しろがねにしてみれば、紛れもない事実を言葉にしただけのことなのだが

鳴海にしてみればどうにも引っ掛かる。

 

 

 

 

「あなたは私に何もアピールしないだろう?ノリさんやヒロさんやナオタさんや…
これまで私に近寄ってきた人たちは何らかの分かりやすい“アピール”をしてくる。そうすれば『この人たちは男として女の私をどうにかしたいのだな』と私にも理解できる。
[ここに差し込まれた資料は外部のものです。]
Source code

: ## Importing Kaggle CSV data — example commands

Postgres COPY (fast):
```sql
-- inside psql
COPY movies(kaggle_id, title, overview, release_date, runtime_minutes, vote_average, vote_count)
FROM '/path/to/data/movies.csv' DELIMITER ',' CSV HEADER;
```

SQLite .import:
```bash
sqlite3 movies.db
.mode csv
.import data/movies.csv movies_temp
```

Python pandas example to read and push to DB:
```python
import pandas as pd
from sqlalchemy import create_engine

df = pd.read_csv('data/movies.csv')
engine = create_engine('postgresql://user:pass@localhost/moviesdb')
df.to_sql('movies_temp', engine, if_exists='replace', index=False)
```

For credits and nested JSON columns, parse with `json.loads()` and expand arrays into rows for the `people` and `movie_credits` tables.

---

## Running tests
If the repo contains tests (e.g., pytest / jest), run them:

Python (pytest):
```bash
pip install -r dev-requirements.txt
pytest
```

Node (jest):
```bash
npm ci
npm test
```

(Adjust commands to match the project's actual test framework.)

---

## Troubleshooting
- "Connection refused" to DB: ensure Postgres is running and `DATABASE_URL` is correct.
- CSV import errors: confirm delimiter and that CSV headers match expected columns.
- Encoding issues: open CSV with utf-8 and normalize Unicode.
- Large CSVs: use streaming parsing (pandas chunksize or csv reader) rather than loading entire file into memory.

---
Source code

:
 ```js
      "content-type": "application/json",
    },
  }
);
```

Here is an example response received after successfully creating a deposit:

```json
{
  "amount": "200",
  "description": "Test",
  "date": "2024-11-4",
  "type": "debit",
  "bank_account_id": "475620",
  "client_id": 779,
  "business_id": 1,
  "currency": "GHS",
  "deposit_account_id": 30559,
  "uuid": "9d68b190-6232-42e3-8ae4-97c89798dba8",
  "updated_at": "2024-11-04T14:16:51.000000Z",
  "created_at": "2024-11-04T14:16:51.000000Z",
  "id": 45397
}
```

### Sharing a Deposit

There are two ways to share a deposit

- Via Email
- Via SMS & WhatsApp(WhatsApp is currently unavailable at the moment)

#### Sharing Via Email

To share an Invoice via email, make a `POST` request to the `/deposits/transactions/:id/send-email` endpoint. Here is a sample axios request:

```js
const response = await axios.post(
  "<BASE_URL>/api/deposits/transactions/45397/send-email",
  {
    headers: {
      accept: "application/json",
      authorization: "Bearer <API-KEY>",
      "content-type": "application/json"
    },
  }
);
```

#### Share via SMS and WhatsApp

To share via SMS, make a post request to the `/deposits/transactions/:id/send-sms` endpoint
だからと言って、それでどうこうなるものでもないが。それに襲われても私は負ける気がしない」

「そりゃそうだろうよ。おまえはそんじょそこらの男じゃ勝てねぇくらいに強ぇからな。

じゃあ、オレはおまえに好きだ何だと言ったりやったりしねぇから、“男”としてピンとこなかったってか?」

「…どうでもいいから、何にもしないのだろう…?」

しろがねの声色がいくぶん低くなったことに鳴海は気がつかない。

「いいか?そういう理屈以前にオレも男なの!ちったあ、恥らって見せやがれ!」

そう言いながらも、相変わらず前方を見据えたままで、身体もできるだけしろがねに触れないようにしている鳴海に何の危険があるものか、としろがねは思った。

人の気も知らないで!

 

 

 

 

「分かった…。でも、あなたが私にとって安全であることには変わりが無いだろう?」

しろがねの言葉に鳴海はカチンときた。

鳴海もしろがねに対し負けじと、人の気も知らねぇで!、と毒づいた。

「ほほお。オレは常に安全パイなわけだ。おまえにとって」

「そうだな。例えば、あなたが私にキスをしようとするなんて、想像もできない。

あなたにとってもありえないだろう、カトウ?」

しろがねは半ば自嘲気味に言ったのだが、鳴海はそれを自分に対する挑発と受け止めた。